U.S. aircraft conduct strike on Syrian army convoy

Residents walk through damaged streets at the mountain resort town of Zabadani in the Damascus countryside on May 18, 2017. A U.S. airstrike struck pro-Syrian government forces for the first time, hitting a convoy in the desert near the border with Jordan, U.S. officials and Syrian activists said, an apparent signal to President Bashar Assad to keep his forces out of a zone where U.S.-backed rebels are fighting the Islamic State group.

Hassan Ammar / AP

Last Updated May 18, 2017 9:28 PM EDT

BEIRUT -- The U.S. sent aircraft to strike Syrian regime vehicles on Thursday that violated a deconfliction zone set up around al-Tanf, an army base where special forces are training Syrian militias, CBS News national security correspondent David Martin reports. 

American officials and Syrian activists said the strike hit the pro-Syrian government forces as they were setting up fighting positions in a protected area in the desert near the border with Jordan. A bulldozer and a tank were hit, although it was unclear if it struck the Syrian army or just militias allied with the government.   

The region around al-Tanf, where the borders of Jordan, Syria and Iraq meet, has been considered a deconfliction zone, under an agreement between the U.S. and Russia.   

The Syrian regime has violated the zone two times in the past few days, Martin reports. 

In one incident, 27 regime vehicles drove within 18 miles of al-Tanf, which breached the 34 mile radius of the army convoy. U.S. aircraft attempted to buzz the regime, but when the convoy didn't turn around, they conducted a strike against some of the vehicles. 

In the second incident, an unarmed Syrian SU-22 fighter-bomber entered the deconfliction zone and was intercepted by a pair of F-22 fighter aircraft.  

Speaking to reporters, Defense Secretary Jim Mattis said the U.S. will defend its troops in case of "aggressive" steps against them. He was asked if the airstrike increases the U.S. role in the Syrian war.

"We are not increasing our role in the Syrian civil war, but we will defend our troops," Mattis said. "And that is a coalition element made up of more than just U.S. troops, and so we will defend ourselves (if) people take aggressive steps against us."

The U.S. strike marks a new approach in what has become an intensely crowded and complicated war zone. Thursday's strike was the coalition's first on pro-Assad forces in the battlefield. The coalition had so far kept its military operations focused on Islamic State militants and al-Qaida-linked groups.

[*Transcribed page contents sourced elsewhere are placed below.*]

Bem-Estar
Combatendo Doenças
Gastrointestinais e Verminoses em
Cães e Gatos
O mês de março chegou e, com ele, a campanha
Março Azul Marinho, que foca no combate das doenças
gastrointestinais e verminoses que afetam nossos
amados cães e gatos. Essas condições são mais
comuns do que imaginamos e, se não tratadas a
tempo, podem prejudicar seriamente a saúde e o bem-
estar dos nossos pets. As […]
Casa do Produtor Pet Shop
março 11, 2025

Operation Inherent Resolve, the U.S.-led campaign against the Islamic State of Iraq and Syria (ISIS), said in a statement that "the coalition struck pro-regime forces that were advancing well inside an established de-confliction zone" and "posed a threat to U.S. and partner forces" at al-Tanf. 

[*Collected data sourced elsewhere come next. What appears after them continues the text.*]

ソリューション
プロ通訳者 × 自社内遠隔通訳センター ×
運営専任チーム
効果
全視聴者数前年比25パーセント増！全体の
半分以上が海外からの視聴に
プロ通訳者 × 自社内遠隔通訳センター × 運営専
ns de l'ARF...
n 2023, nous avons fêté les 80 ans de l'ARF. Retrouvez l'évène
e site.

It said the action was taken after "apparent Russian attempts to dissuade Syrian pro-regime movement" toward al-Tanf were unsuccessful, and after a "coalition aircraft show of force" and warning shots.

"The agreed upon de-confliction zone agreement remains in effect," the statement said.

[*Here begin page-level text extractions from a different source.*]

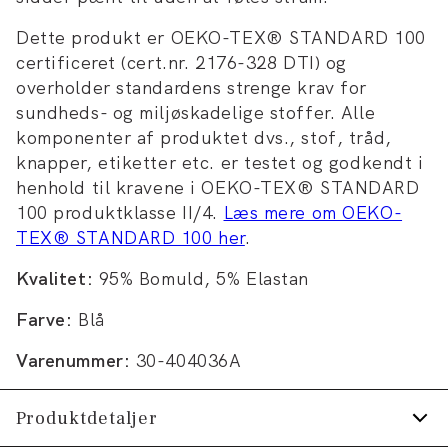
Dette produkt er OEKO-TEX® STANDARD 100
certificeret (cert.nr. 2176-328 DTI) og
overholder standardens strenge krav for
sundheds- og miljøskadelige stoffer. Alle
komponenter af produktet dvs., stof, tråd,
knapper, etiketter etc. er testet og godkendt i
henhold til kravene i OEKO-TEX® STANDARD
100 produktklasse II/4.
Læs mere om OEKO-
TEX® STANDARD 100 her
.
Kvalitet:
95% Bomuld, 5% Elastan
Farve:
Blå
Varenummer:
30-404036A
Produktdetaljer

It remains unclear why the Syrians violated the zone. Martin reports that Syrian forces are pushing eastward toward the Euphrates River Valley, which hints to the idea that the regime may have been doing reconnaissance on their flank. 

The base was attacked by ISIS in April. Last summer, Syrian fighters trained by the U.S. who operated out of al-Tanf were bombed by Russian jets

ISIS attacks Syrian state-held areas 

ISIS attacked several government-held villages in central Syria on Thursday, capturing at least one of them in violence that left 52 people dead, including 11 women and 17 children.

Some of the women were beheaded and others had their limbs amputated. Children's bodies were mostly dismembered due to the fact they were beaten with heavy objects such as bricks or stones. Most of the men died from shelling or heavy machine gun fire. 

Hospital officials say 120 people were wounded in the attack. 

The attack in the central Hama province targeted villages where most residents belong to the Ismaili branch of Shiite Islam, raising fears the extremists might massacre them, as they have in other minority communities in Syria and Iraq. 

The villages are located near the town of Salamiyeh and the highway that links the capital, Damascus, to the northern city of Aleppo, but state media said traffic was not affected. 

The attacks come as goverment forces are on the offensive against the extremists in other parts of Syria, mostly in the northern province of Aleppo and the central Homs region and to the east.

U.S.-backed and Kurdish-led forces are meanwhile marching toward the extremists' de-facto capital of Raqqa, in northern Syria.